A Conceptual Model for Action and Design Research
Organizational research has a pattern of special characteristics which make a clear distinction from other research paradigms. When using these approaches – based on Action and Design – the Interpretivist, Constructivist, and Participatory perspectives dominate. They have already proven to have strong foundations, which turn these paradigmatic approaches into effective ways for getting knowledge, doing things, and promoting change within organizational settings.
The objective of the current article is to present a top-level conceptual model, under the form a tridimensional perspective (figure 1), for Action and Design Research.
It combines the traditional scientific, engineering, and organization development approaches, depicting how an organization can, simultaneously, solve multidimensional problems and produce actionable knowledge, effective change and useful artifacts.
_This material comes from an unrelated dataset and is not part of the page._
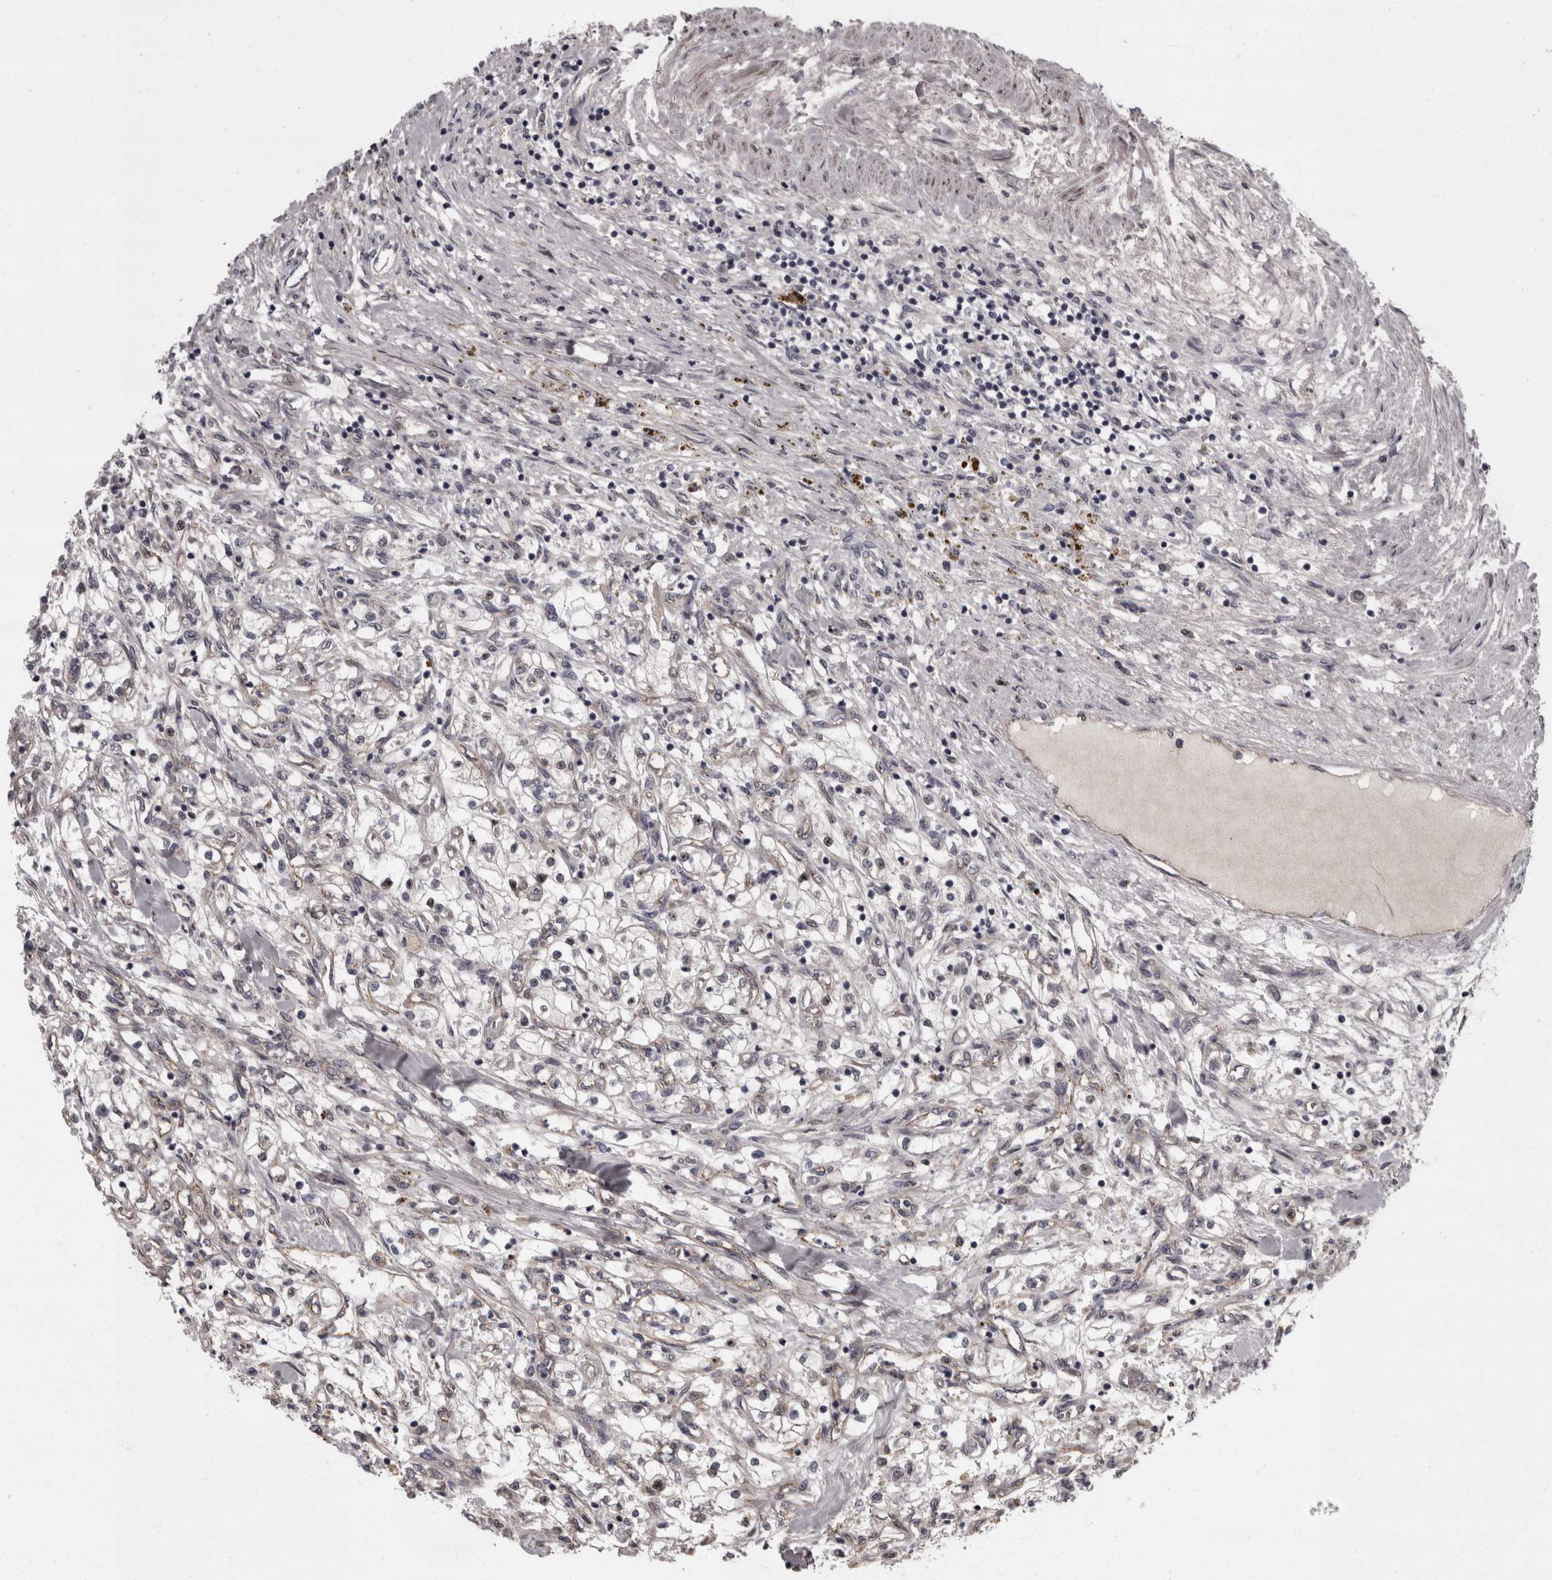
{"staining": {"intensity": "negative", "quantity": "none", "location": "none"}, "tissue": "renal cancer", "cell_type": "Tumor cells", "image_type": "cancer", "snomed": [{"axis": "morphology", "description": "Adenocarcinoma, NOS"}, {"axis": "topography", "description": "Kidney"}], "caption": "Renal adenocarcinoma stained for a protein using immunohistochemistry (IHC) reveals no expression tumor cells.", "gene": "PCDH17", "patient": {"sex": "male", "age": 68}}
It has been developed using a Design Science Research approach, tested in a major organizational change program (Henriques, 2015; Henriques & ONeill, 2014), and successfully used to teach research methods essentials to Master and DBA students.
A previous artifact – based on real empirical data, on an exhaustive literature review, and on specific feedback collected from didactical experience teaching Master and DBA students – has already been published (Henriques & ONeill, 2018), under the form of a Process Model for Organizational Action Research. Also, a similar model has been yet developed by the authors for Design Science Research.
So, the current tri-dimensional perspective corresponds to an upper level of abstraction based on those models, validated and enriched on the light of a wide literature review. This review has incorporated some main references from the research dimension (Saunders, Lewis & Thornhill, 2009; Yin, 2009; Bryman, 2012; Erikson & Kovalainen, 2008, and Creswell, 1994), the action dimension (Coghlan & Branick, 2010; Coghlan & Brydon-Miller, 2014; Zuber-Skerritt & Perry, 2002; Gummesson, 2000; Shani & Pasmore, 1982; Suaman & Evered, 1978; Kemmis & McTaggart, 1998, and McKay & Marshall, 2007), and the design dimension (Peffers et al., 2007; Van Aken, 2004; Hevner, 2007; Hevner & Chatterjee, 2010; Reeves, 2006 and Vaishinavi & Kuechler, 2015), being focused on its essential sub-processes and data.
As a didactical reference, the model does not exempted, the necessary readings concerning the relevant literature in the specific field of application and the use of complementary studies to support students’ learning. However, it has revealed as a very useful instrument to facilitate their initial approach to applied research, providing a global overview, stimulating further individual study, and facilitating research proposal’s elaboration.